**TRY IT:**
Beginning with the first entry, print all the records exactly.

[Data extracted from a collection]
###

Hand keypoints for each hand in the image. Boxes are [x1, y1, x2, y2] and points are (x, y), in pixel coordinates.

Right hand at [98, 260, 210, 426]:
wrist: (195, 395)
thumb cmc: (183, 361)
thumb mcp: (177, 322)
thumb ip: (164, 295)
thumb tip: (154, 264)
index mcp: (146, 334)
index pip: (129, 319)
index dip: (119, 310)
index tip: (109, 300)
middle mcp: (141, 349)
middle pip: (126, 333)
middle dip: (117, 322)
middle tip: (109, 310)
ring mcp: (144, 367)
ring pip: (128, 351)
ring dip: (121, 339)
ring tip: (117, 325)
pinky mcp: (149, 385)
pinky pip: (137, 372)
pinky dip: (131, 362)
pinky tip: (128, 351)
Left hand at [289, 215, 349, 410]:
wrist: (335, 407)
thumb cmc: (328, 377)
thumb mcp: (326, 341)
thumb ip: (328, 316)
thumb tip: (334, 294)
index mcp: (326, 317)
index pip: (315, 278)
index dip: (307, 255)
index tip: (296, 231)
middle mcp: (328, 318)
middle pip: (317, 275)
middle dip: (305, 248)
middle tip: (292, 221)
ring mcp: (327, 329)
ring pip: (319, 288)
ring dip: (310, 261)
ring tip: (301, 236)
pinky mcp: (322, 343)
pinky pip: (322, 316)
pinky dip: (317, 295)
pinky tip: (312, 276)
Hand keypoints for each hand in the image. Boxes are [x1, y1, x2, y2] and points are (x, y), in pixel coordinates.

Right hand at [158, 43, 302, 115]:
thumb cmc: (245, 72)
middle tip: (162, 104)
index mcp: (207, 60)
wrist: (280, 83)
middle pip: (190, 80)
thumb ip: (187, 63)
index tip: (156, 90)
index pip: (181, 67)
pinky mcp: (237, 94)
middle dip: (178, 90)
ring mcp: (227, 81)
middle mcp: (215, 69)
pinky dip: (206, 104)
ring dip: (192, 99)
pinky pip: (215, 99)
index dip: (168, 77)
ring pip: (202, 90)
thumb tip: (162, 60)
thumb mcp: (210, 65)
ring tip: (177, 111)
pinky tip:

###

**ANSWER TO THIS TASK:**
Hand keypoints for each hand in the image. Boxes are [x1, y1, x2, y2] and points are (x, y), in pixel coordinates.

Right hand at [98, 260, 210, 426]:
wrist: (195, 395)
thumb cmc: (183, 361)
thumb mcp: (177, 322)
thumb ip: (164, 295)
thumb tip: (154, 264)
index mcp: (146, 334)
index pip: (129, 319)
index dip: (119, 310)
index tip: (109, 300)
middle mcp: (141, 349)
middle pip: (126, 333)
middle dip: (117, 322)
middle tip: (109, 310)
ring mcp: (144, 367)
ring pip: (128, 351)
ring dip: (121, 339)
ring tip: (117, 325)
pinky mcp: (149, 385)
pinky pip: (137, 372)
pinky dip: (131, 362)
pinky tip: (128, 351)
Left hand at [289, 215, 349, 410]:
wrist: (335, 407)
thumb cmc: (328, 377)
thumb mcp: (326, 341)
thumb ip: (328, 316)
thumb tip: (334, 294)
index mcp: (326, 317)
index pip: (315, 278)
index dip: (307, 255)
index tip: (296, 231)
middle mcp: (328, 318)
middle pip: (317, 275)
middle dip: (305, 248)
middle tip: (292, 221)
ring mcp: (327, 329)
ring pip: (319, 288)
ring dip: (310, 261)
ring tip: (301, 236)
pinky mcp: (322, 343)
pinky pip: (322, 316)
pinky dip: (317, 295)
pinky tip: (312, 276)
Hand keypoints for each hand in the image. Boxes are [x1, y1, x2, y2] and points are (x, y), in pixel coordinates.

Right hand at [158, 43, 302, 115]:
thumb cmc: (245, 72)
middle tip: (162, 104)
index mcp: (207, 60)
wrist: (280, 83)
middle pip: (190, 80)
thumb ip: (187, 63)
index tip: (156, 90)
index pip: (181, 67)
pinky mcp: (237, 94)
middle dip: (178, 90)
ring mcp: (227, 81)
middle mcp: (215, 69)
pinky dip: (206, 104)
ring dip: (192, 99)
pinky pip: (215, 99)
index dip: (168, 77)
ring pip: (202, 90)
thumb tip: (162, 60)
thumb mcp: (210, 65)
ring tip: (177, 111)
pinky tip:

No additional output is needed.